Le Deep Tech Summit 2025 a également proposé des formats innovants visant à rendre l’innovation concrète, collaborative et inclusive. Ces initiatives ont offert aux participants une plateforme d’interaction active, où entrepreneurs, chercheurs et investisseurs ont eu l’opportunité de partager leurs idées et de concrétiser des projets collectifs. Pitch in the Dark, Reverse Pitch, Real Talk Labs et Deep Tech Factory sont autant de formats qui ont permis d’engager des discussions stimulantes et de favoriser la co-création. Ces espaces ont ainsi été des catalyseurs pour accélérer la transformation des idées en solutions tangibles, adaptées aux défis contemporains.
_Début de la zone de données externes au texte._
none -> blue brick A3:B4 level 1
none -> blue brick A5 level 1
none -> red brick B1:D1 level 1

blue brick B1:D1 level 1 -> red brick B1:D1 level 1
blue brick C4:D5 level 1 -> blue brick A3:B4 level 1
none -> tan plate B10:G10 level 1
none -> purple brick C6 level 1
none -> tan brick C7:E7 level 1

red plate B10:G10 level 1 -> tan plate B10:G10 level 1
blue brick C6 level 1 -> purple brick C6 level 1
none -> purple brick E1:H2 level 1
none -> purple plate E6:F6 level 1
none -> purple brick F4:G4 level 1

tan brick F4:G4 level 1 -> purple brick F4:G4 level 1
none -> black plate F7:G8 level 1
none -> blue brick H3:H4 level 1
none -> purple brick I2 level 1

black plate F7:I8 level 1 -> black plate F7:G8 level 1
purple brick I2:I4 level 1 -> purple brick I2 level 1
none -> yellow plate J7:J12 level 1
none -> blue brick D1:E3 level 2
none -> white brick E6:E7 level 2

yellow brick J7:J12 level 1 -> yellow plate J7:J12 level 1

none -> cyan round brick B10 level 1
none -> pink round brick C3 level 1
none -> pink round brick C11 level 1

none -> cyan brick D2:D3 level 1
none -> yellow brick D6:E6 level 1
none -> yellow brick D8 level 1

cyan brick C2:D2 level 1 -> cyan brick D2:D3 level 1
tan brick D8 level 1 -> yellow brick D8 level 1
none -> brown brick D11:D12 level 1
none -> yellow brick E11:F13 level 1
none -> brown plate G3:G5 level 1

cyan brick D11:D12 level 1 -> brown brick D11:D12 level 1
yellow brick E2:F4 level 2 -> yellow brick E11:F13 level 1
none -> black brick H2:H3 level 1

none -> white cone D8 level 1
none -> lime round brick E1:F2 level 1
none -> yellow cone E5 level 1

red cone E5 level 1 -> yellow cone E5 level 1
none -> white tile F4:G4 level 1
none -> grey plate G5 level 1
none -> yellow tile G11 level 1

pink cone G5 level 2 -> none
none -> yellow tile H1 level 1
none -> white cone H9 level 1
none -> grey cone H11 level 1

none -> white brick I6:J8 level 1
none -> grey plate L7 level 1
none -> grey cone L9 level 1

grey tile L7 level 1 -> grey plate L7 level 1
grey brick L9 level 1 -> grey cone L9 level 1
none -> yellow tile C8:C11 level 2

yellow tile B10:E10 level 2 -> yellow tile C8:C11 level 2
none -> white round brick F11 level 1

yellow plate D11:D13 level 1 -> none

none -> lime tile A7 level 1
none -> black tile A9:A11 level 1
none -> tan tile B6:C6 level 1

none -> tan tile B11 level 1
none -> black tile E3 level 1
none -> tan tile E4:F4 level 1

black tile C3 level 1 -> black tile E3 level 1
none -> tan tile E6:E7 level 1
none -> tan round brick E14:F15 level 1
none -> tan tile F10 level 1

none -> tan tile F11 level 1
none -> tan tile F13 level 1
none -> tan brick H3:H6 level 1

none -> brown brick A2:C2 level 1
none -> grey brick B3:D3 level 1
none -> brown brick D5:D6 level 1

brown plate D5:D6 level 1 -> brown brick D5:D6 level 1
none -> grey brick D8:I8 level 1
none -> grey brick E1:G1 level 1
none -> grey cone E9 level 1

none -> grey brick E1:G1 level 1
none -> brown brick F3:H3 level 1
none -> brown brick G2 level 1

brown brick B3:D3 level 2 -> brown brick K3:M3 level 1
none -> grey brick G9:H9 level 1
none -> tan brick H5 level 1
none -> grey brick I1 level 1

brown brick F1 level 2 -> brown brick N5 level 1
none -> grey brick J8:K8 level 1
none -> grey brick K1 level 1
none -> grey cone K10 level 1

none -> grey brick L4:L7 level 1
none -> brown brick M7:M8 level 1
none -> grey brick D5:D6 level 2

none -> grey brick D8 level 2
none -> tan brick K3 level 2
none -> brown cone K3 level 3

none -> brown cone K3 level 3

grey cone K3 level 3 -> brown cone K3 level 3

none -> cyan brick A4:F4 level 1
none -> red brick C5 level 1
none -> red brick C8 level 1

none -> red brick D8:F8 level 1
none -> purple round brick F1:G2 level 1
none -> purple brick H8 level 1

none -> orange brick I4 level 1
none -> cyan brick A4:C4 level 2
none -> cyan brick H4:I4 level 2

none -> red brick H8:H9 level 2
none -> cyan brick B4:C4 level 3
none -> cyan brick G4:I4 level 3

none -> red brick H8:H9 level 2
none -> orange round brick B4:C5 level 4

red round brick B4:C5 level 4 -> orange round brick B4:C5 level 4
L’UM6P ancre l’Afrique dans l’innovation technologique de rupture

À l’occasion du Deep Tech Summit, l’Université Mohammed VI Polytechnique a scellé plusieurs accords structurants avec des acteurs académiques et industriels de référence, consolidant sa position en tant que catalyseur de l’innovation technologique sur le continent. Ces partenariats visent à articuler recherche appliquée, co-développement et incubation, autour de secteurs à fort impact. L’accord avec H&S prévoit notamment une antenne dédiée à Benguérir, des projets conjoints en santé, biotechnologies, chimie verte et intelligence artificielle, ainsi que des dispositifs intégrés de transfert technologique et d’accompagnement entrepreneurial.

L’alliance entre Startgate et le Lab Innovation d’Attijariwafa bank connecte les startups aux enjeux stratégiques du secteur financier, via des mécanismes de co-construction, de mentorat et de test de solutions à forte valeur ajoutée. Enfin, la convention avec Africorp étend l’action de l’UM6P aux domaines de l’industrie, de l’agriculture, des mines et de l’éducation, en misant sur le renforcement des compétences et l’émergence de talents techniques.